Casting criminals: a framework for evaluating demographic bias in AI-generated narratives


SHEIKHI G.

JOURNAL OF INTELLIGENT INFORMATION SYSTEMS, 2025 (SCI-Expanded, Scopus) identifier identifier

  • Yayın Türü: Makale / Tam Makale
  • Basım Tarihi: 2025
  • Doi Numarası: 10.1007/s10844-025-01016-5
  • Dergi Adı: JOURNAL OF INTELLIGENT INFORMATION SYSTEMS
  • Derginin Tarandığı İndeksler: Science Citation Index Expanded (SCI-EXPANDED), Scopus, IBZ Online, ABI/INFORM, Compendex, INSPEC
  • Orta Doğu Teknik Üniversitesi Kuzey Kıbrıs Kampüsü Adresli: Evet

Özet

Despite advances in large language models (LLMs), current bias evaluation techniques often overlook subtle representational harms in narrative contexts. Existing embedding- and probability-based metrics fail to capture how models assign social roles in full-text generation, especially in high-stakes domains such as legal storytelling. This study proposes a framework for detecting covert demographic bias in AI-generated crime narratives by analysing character role attribution across multiple demographic dimensions. We evaluate two leading models, ChatGPT (gpt-4o) and Claude (claude-3.5-haiku), using 2,712 prompts involving four characters with distinct nationalities, religions, genders, and migration backgrounds. Demographic groups are drawn from 43 nationalities and 6 religions. Each model generates narratives and identifies the criminal character. Bias is quantified as deviations from baseline ratios representing the expected distribution of roles across demographic groups. Both models exhibit significant and consistent bias patterns: nationality bias is most pronounced, with Chinese characters assigned criminal roles 33% above baseline in Claude and 17% in ChatGPT. Claude further overrepresents women and foreign-born individuals as criminals, while ChatGPT favours natives and shows more gender balance.

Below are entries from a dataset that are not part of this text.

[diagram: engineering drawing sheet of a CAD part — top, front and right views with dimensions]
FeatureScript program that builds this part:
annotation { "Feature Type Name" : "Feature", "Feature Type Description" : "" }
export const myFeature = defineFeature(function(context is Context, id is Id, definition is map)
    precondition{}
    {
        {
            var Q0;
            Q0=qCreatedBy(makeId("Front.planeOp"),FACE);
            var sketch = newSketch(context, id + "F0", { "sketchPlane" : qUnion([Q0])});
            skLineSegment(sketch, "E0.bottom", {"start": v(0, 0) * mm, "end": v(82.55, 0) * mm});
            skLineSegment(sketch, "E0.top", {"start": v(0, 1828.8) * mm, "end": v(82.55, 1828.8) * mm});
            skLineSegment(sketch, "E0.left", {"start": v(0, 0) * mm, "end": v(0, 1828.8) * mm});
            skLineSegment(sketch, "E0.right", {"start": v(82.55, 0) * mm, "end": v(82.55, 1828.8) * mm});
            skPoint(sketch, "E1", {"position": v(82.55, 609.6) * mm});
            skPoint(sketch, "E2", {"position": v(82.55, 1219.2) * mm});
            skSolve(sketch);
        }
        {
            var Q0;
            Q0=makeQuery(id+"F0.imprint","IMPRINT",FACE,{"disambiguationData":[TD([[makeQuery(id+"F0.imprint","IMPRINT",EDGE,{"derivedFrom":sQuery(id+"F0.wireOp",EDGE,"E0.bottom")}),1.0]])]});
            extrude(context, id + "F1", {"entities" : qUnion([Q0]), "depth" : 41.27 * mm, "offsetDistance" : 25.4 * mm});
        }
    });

Religious group disparities are also evident. Beyond role attribution, lexical diversity analysis reveals that linguistic richness varies systematically by demographic category. These findings demonstrate that representational harm in LLM-generated narratives extends beyond explicit outcomes, underscoring the need for deeper linguistic scrutiny. The proposed framework offers both a methodological basis and a benchmark dataset for future research on discrimination in AI-generated storytelling.